Nel 2046, fra tutti i prevedibili passi avanti che avrà fatto la tecnologia (ologrammi al posto di Zoom e via dicendo), almeno un’invenzione bellissima ci sarà: sarà stato inventato un macchinario per tradurre il nostro linguaggio e quello di alcune specie animali più complesse, come le balene. E così una biologa potrà parlare con una megattera – l’ultima – e potranno raccontarsi i rispettivi mondi, starsi vicine, provare a proteggersi. È una delle scene più commoventi di tutta la serie: per proteggerla dall’avidità umana, la biologa cerca di spiegare alla balena cosa sia una menzogna, il “dire qualcosa che non c’è”. E aggiunge: “La nostra specie reagisce così alle difficoltà, mente”.
Miami sotto il livello del mare
Nel 2047 Miami comincerà a sparire sotto il livello del mare, e nemmeno i soldi dei miliardari potranno salvarla. Però come sempre alcuni se la caveranno meglio degli altri.
Nel 2059 qualcuno proverà a modificare la composizione chimica dell’atmosfera, pur di non cambiare stile di vita: nonostante tutto, non avremo imparato niente. Nel 2068 si useranno i crediti di carbonio come moneta di scambio, e qualche fortunato potrà cercare di digitalizzare la propria coscienza e metterla in pausa fino al giorno in cui la Terra si sarà ripresa e ci saranno di nuovo i tramonti, la pioggia e fiori di campo. Saranno così le liti di coppia, in una vigilia triste di capodanno: si alzerà la voce, sbatterà la porta e romperanno i piatti perché uno vuole digitalizzarsi e l’altro no. O almeno, questo verrà per i ricchi: gli altri non avranno piatti da rompere né potranno accedere a certe tecnologie.
Morti climatici
Nel 2070 si faranno processi per ecocidio, ma i potenti la spunteranno sempre, come è sempre stato. Ma magari saranno costretti a fare qualche concessione al pianeta e insieme alla rabbia si potrà avere un po’ di speranza (questo è forse l’unico appunto da fare ad Extrapolations: pensare che anche la migliore tecnologia possa servire a qualcosa senza cambiare sistema economico e di valori è un messaggio un po’ ambiguo, ma arriva dopo otto puntate che dicono il contrario quindi non è grave).

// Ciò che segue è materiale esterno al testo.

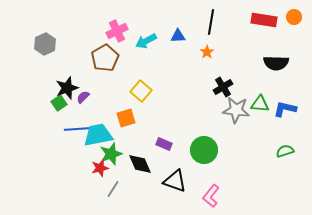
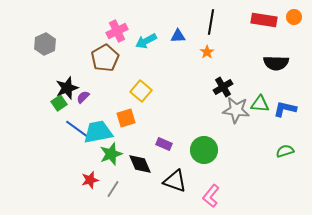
blue line: rotated 40 degrees clockwise
cyan trapezoid: moved 3 px up
red star: moved 10 px left, 12 px down
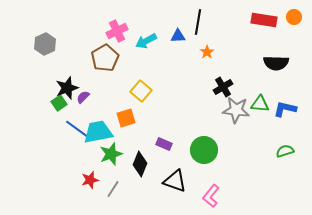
black line: moved 13 px left
black diamond: rotated 45 degrees clockwise
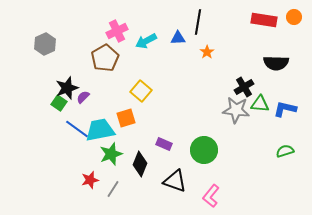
blue triangle: moved 2 px down
black cross: moved 21 px right
green square: rotated 21 degrees counterclockwise
cyan trapezoid: moved 2 px right, 2 px up
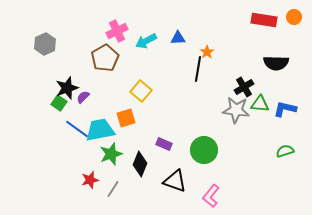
black line: moved 47 px down
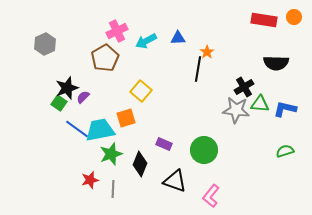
gray line: rotated 30 degrees counterclockwise
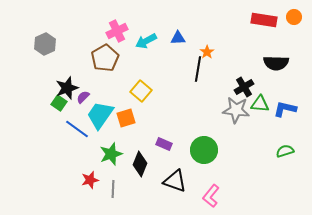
cyan trapezoid: moved 15 px up; rotated 44 degrees counterclockwise
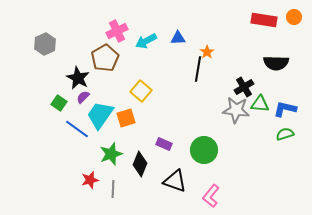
black star: moved 11 px right, 10 px up; rotated 25 degrees counterclockwise
green semicircle: moved 17 px up
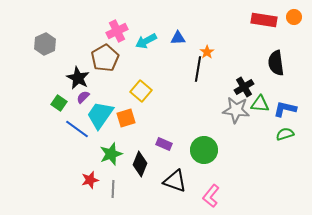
black semicircle: rotated 80 degrees clockwise
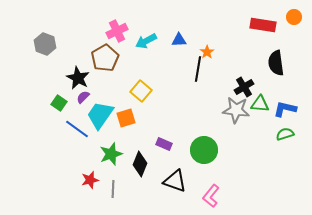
red rectangle: moved 1 px left, 5 px down
blue triangle: moved 1 px right, 2 px down
gray hexagon: rotated 15 degrees counterclockwise
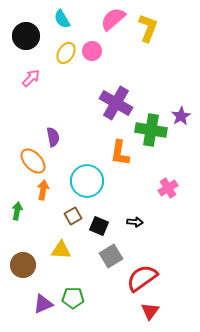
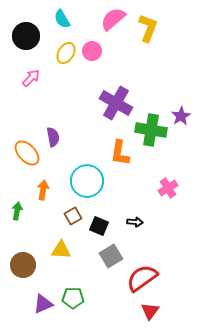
orange ellipse: moved 6 px left, 8 px up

Aumenterà il calore, aumenteranno i morti e i migranti climatici. Sempre, i più ricchi se la caveranno molto meglio e tutti gli altri molto peggio. Ci saranno arie migliori e peggiori da respirare. Bombole per l’ossigeno o solo un fazzoletto da mettere davanti alla faccia. Per quanto la vita di tutti si faccia sempre più difficile, sembrerà sempre impossibile cambiare valori. Chi potrà cambiare le cose non vorrà farlo senza rinunciare ad arricchirsi di più, e così continuerà a peggiorarle.
Sempre ci saranno figli delusi dai loro genitori, con il poster di Extinction Rebellion sull’armadio, e come oggi ma con più amarezza chiederanno ai grandi: “Possibile che non ti accorgi nemmeno di quello che ti succede intorno?”. Sempre ci saranno i ribelli, quelli che con la resistenza o una canzone o un processo lotteranno contro quei valori che stanno inaridendo il mondo.
Fiori di campo
Anche il rapporto fra l’umano e la tecnologia sarà sempre lo stesso. Ce ne sarà sempre di più, se ne sarà dipendenti ma ce ne si lamenterà e in fondo si desidereranno davvero solo il contatto fisico – fra due corpi veri, presenti e vulnerabili – e dei fiori di campo.
In the year 2525, if man is still alive, l’umano sarà ancora un essere mostruoso capace di distruggere il pianeta in cui vive, di “prendere tutto ciò che questa vecchia terra può dare, e non restituire nulla in cambio”. E allo stesso tempo un essere bellissimo, delicato e resistente, arrabbiato, pieno di ideali, capace di trovare il bello anche quando sembra impossibile vederlo e di rischiare la propria vita per salvarne un’altra, dotato di un misterioso senso di giustizia, simile a quello di cui scriveva Simone Weil nella Persona e il Sacro ottant’anni fa o a quello di Antigone davanti a Creonte.